Shared Decision Making in mental health care using Routine Outcome Monitoring (ROM) as a source of information (WC2015-051)

Shared Decision Making in mental health care using Routine Outcome Monitoring (ROM) as a source of information

Background

Starting date: 15/04/2015

Shared Decision Making (SDM)
However more research to Shared Decision Making (SDM) is clearly needed for clients with mental health disorders, there is preliminary evidence for SDM as a method to improve: knowledge of clients about their illness, perceived involvement of clients in decision making, patient-participation,  patient satisfaction, guideline concordant care, attendance and retention in treatment and reduction of decisional conflict (Malm et al. 2003; Patel et al. 2008; Loh et al. 2007a en b; Hamann et al. 2006; Clever et al. 2006, Westerman et al. 2013; Ludman 2003). Despite the promising results of SDM and the value of the keywords autonomy and equality in mental health care, decisions about treatment options are regularly taken in a paternalistic way (Patel et al. 2008; Helmus et al. 2011). Generally clients prefer greater participation than they are offered (Adams et al. 2007; Swenson et al. 2004; De las Cuevas; 2014).

Routine Outcome Monitoring (ROM)
Routine Outcome Monitoring (ROM) is described as: regular measurements of clients’ progress in clinical practice, using standardized instruments, aiming to evaluate and, if necessary, adapt treatment. Clients, close relatives and/or practitioners fill out measurement instruments at the beginning of treatment, during treatment and at the end of treatment. Subsequently, practitioners and clients are provided with feedback about the response to treatment (De Jong et al. 2012; Lambert, 2007; Sonsbeek et al. 2014).
In a review Carlier et al. (2012) found that feedback with ROM results mainly has positive effects on the behaviour of professionals with respect to faster and more adequate screening, frequent and effective communication between client and therapist, and, if necessary, swifter adjustment of treatment. ROM appears especially effective for the monitoring of clients who are not doing well in therapy, the so called Not-On-Track (NOT) cases (Lambert et al. 2003, Sapyta et al. 2005).
ROM is primarily intended as a tool for the mental health care client and provider to evaluate the extent of progress or decline of treatment outcomes and based on this to choose the most appropriate treatment option. Despite this intention ROM is still underused in the consultation between client and practitioner and should regain its clinical focus with benefits for the treatment of the client (Trimbos-institute, 2015; Delespaul, 2015; Verbraak et al. 2015).

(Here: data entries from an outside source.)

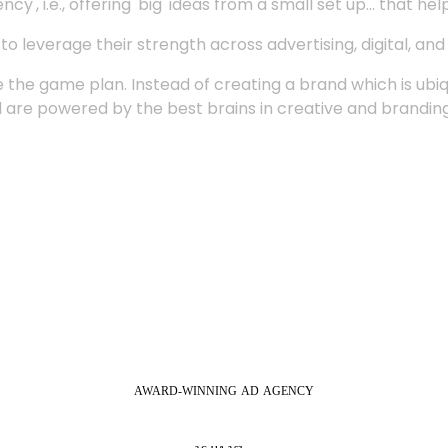
', i.e., offering 'big' ideas from a small set up... that hel
 leverage their strength across advertising, digital, an
 the game plan. Instead of creating a brand which is ubi
 are powered by the best brains in creative and branding
AWARD-WINNING
AD
AGENCY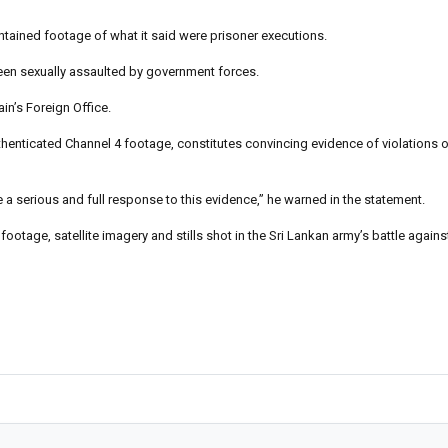
ntained footage of what it said were prisoner executions.
een sexually assaulted by government forces.
ain’s Foreign Office.
thenticated Channel 4 footage, constitutes convincing evidence of violations of
e a serious and full response to this evidence,” he warned in the statement.
otage, satellite imagery and stills shot in the Sri Lankan army’s battle agains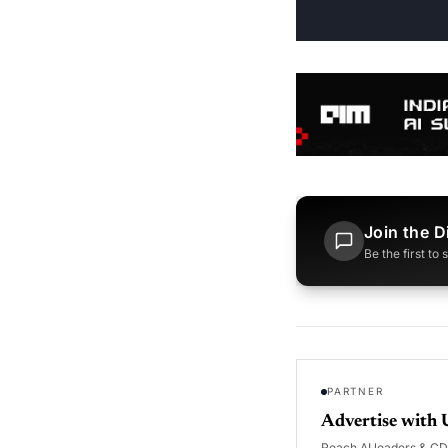
Join the D
Be the first to
PARTNER
Advertise with 
Reach AI leaders & C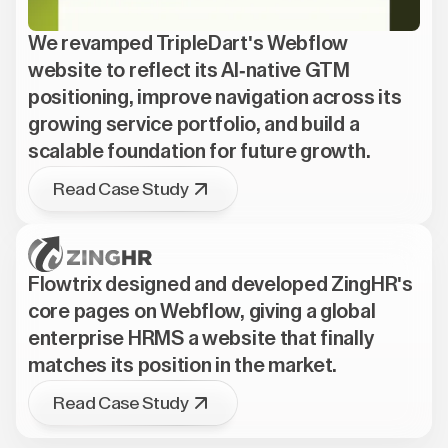
We revamped TripleDart's Webflow
website to reflect its AI-native GTM
positioning, improve navigation across its
growing service portfolio, and build a
scalable foundation for future growth.
Read Case Study
Flowtrix designed and developed ZingHR's
core pages on Webflow, giving a global
enterprise HRMS a website that finally
matches its position in the market.
Read Case Study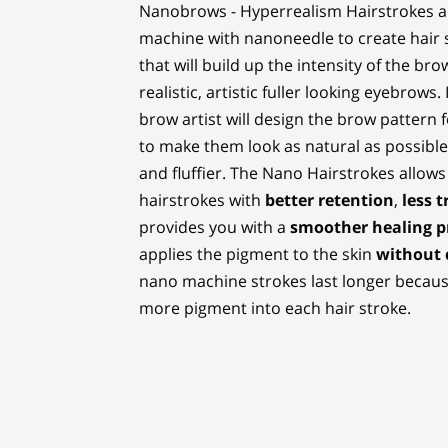
Nanobrows - Hyperrealism Hairstrokes are
machine with nanoneedle to create hair s
that will build up the intensity of the br
realistic, artistic fuller looking eyebrows. 
brow artist will design the brow pattern 
to make them look as natural as possible
and fluffier. The Nano Hairstrokes allows
hairstrokes with
better retention
,
less 
provides you with a
smoother healing p
applies the pigment to the skin
without c
nano machine strokes last longer because
more pigment into each hair stroke.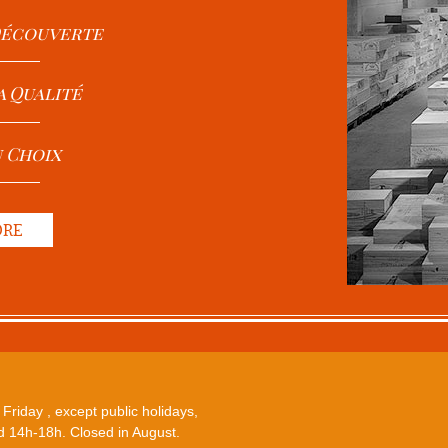
 Découverte
a Qualité
u Choix
ORE
Friday , except public holidays,
 14h-18h. Closed in August.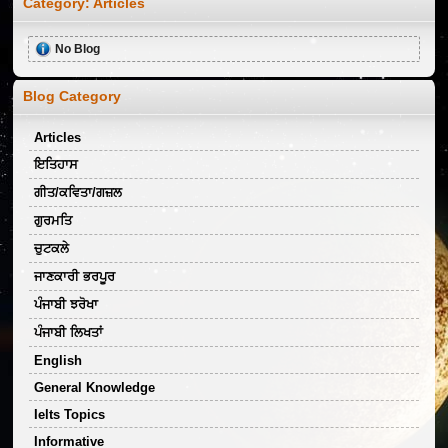
Category:
Articles
No Blog
Blog Category
Articles
ਇਤਿਹਾਸ
ਗੀਤ/ਕਵਿਤਾ/ਗਜ਼ਲ
ਗੁਰਮਤਿ
ਚੁਟਕਲੇ
ਜਾਣਕਾਰੀ ਭਰਪੂਰ
ਪੰਜਾਬੀ ਝਰੋਖਾ
ਪੰਜਾਬੀ ਲਿਖਤਾਂ
English
General Knowledge
Ielts Topics
Informative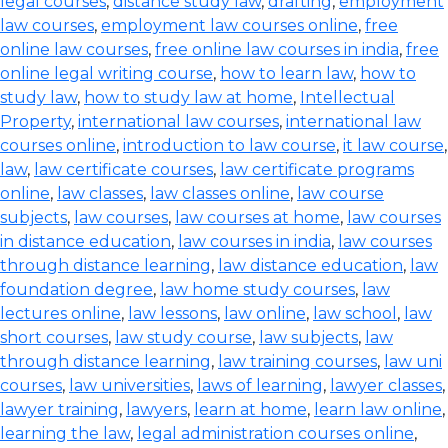
legal courses
,
distance study law
,
drafting
,
employment
law courses
,
employment law courses online
,
free
online law courses
,
free online law courses in india
,
free
online legal writing course
,
how to learn law
,
how to
study law
,
how to study law at home
,
Intellectual
Property
,
international law courses
,
international law
courses online
,
introduction to law course
,
it law course
,
law
,
law certificate courses
,
law certificate programs
online
,
law classes
,
law classes online
,
law course
subjects
,
law courses
,
law courses at home
,
law courses
in distance education
,
law courses in india
,
law courses
through distance learning
,
law distance education
,
law
foundation degree
,
law home study courses
,
law
lectures online
,
law lessons
,
law online
,
law school
,
law
short courses
,
law study course
,
law subjects
,
law
through distance learning
,
law training courses
,
law uni
courses
,
law universities
,
laws of learning
,
lawyer classes
,
lawyer training
,
lawyers
,
learn at home
,
learn law online
,
learning the law
,
legal administration courses online
,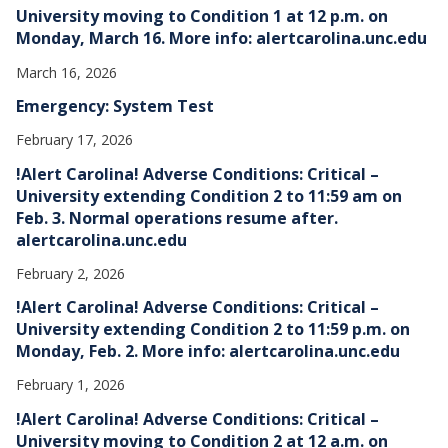
University moving to Condition 1 at 12 p.m. on
Monday, March 16. More info: alertcarolina.unc.edu
March 16, 2026
Emergency: System Test
February 17, 2026
!Alert Carolina! Adverse Conditions: Critical –
University extending Condition 2 to 11:59 am on
Feb. 3. Normal operations resume after.
alertcarolina.unc.edu
February 2, 2026
!Alert Carolina! Adverse Conditions: Critical –
University extending Condition 2 to 11:59 p.m. on
Monday, Feb. 2. More info: alertcarolina.unc.edu
February 1, 2026
!Alert Carolina! Adverse Conditions: Critical –
University moving to Condition 2 at 12 a.m. on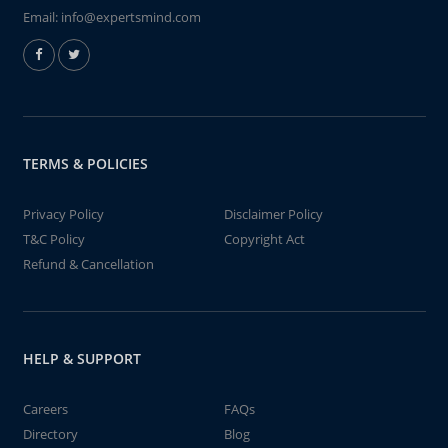
Email:
info@expertsmind.com
TERMS & POLICIES
Privacy Policy
Disclaimer Policy
T&C Policy
Copyright Act
Refund & Cancellation
HELP & SUPPORT
Careers
FAQs
Directory
Blog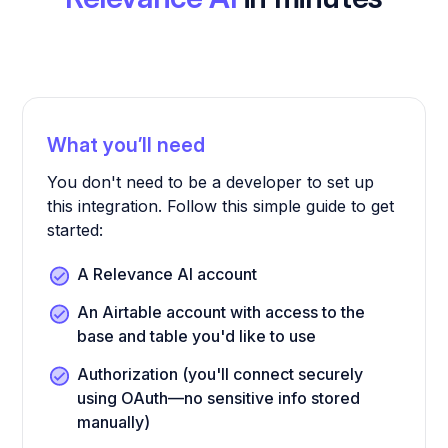
What you’ll need
You don't need to be a developer to set up
this integration. Follow this simple guide to get
started:
A Relevance AI account
An Airtable account with access to the
base and table you'd like to use
Authorization (you'll connect securely
using OAuth—no sensitive info stored
manually)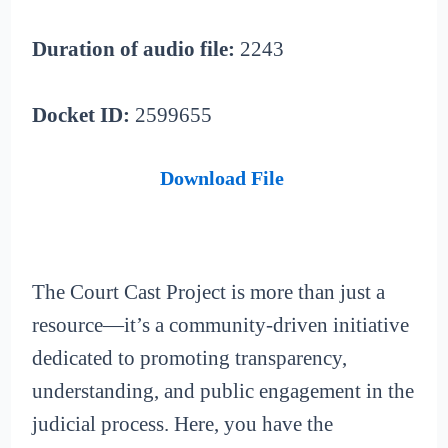
Duration of audio file:
2243
Docket ID:
2599655
Download File
The Court Cast Project is more than just a
resource—it’s a community-driven initiative
dedicated to promoting transparency,
understanding, and public engagement in the
judicial process. Here, you have the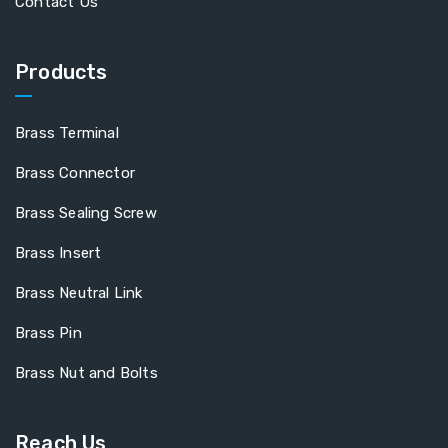
Contact Us
Products
Brass Terminal
Brass Connector
Brass Sealing Screw
Brass Insert
Brass Neutral Link
Brass Pin
Brass Nut and Bolts
Reach Us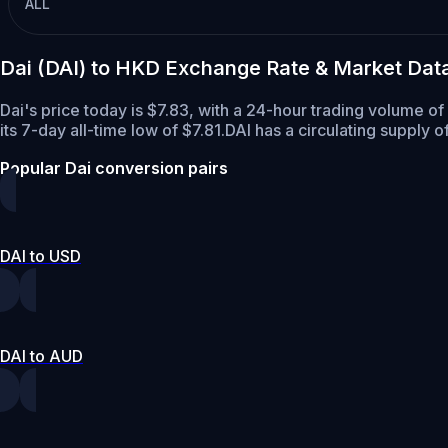
ALL
Dai (DAI) to HKD Exchange Rate & Market Dat
Dai's price today is $7.83, with a 24-hour trading volume o
its 7-day all-time low of $7.81.
DAI has a circulating supply o
Popular Dai conversion pairs
DAI to USD
DAI to AUD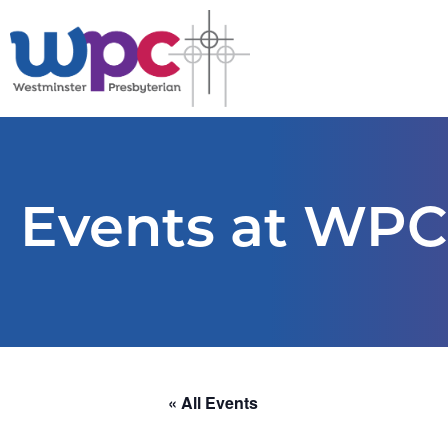
Events at WPC
« All Events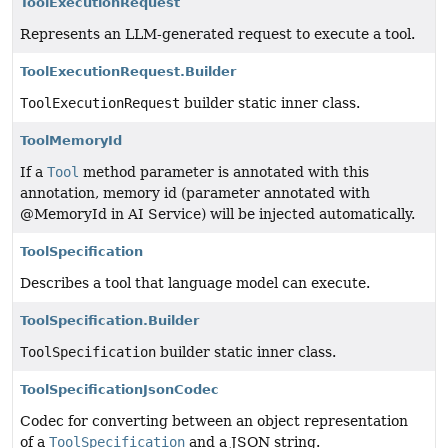
ToolExecutionRequest
Represents an LLM-generated request to execute a tool.
ToolExecutionRequest.Builder
ToolExecutionRequest
builder static inner class.
ToolMemoryId
If a
Tool
method parameter is annotated with this
annotation, memory id (parameter annotated with
@MemoryId in AI Service) will be injected automatically.
ToolSpecification
Describes a tool that language model can execute.
ToolSpecification.Builder
ToolSpecification
builder static inner class.
ToolSpecificationJsonCodec
Codec for converting between an object representation
of a
ToolSpecification
and a JSON string.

SDM with ROM as a source of information
Until now SDM and ROM have been presented as separate innovations in Dutch mental health care. This, in spite of the fact that both interventions aim to empower the client in the treatment process and provide him/her with good quality information in order to participate in the decision making process.
One of the purposes of the Dutch Mental Health Care Routine Outcome Monitoring (ROM) Quality Improvement Collaborative (QIC), funded by the Dutch Network for Quality Development in mental health care, is to implement ROM in daily clinical practice as a source of information during the Shared Decision Making (SDM) process about the treatment plan, between the client and mental health care provider.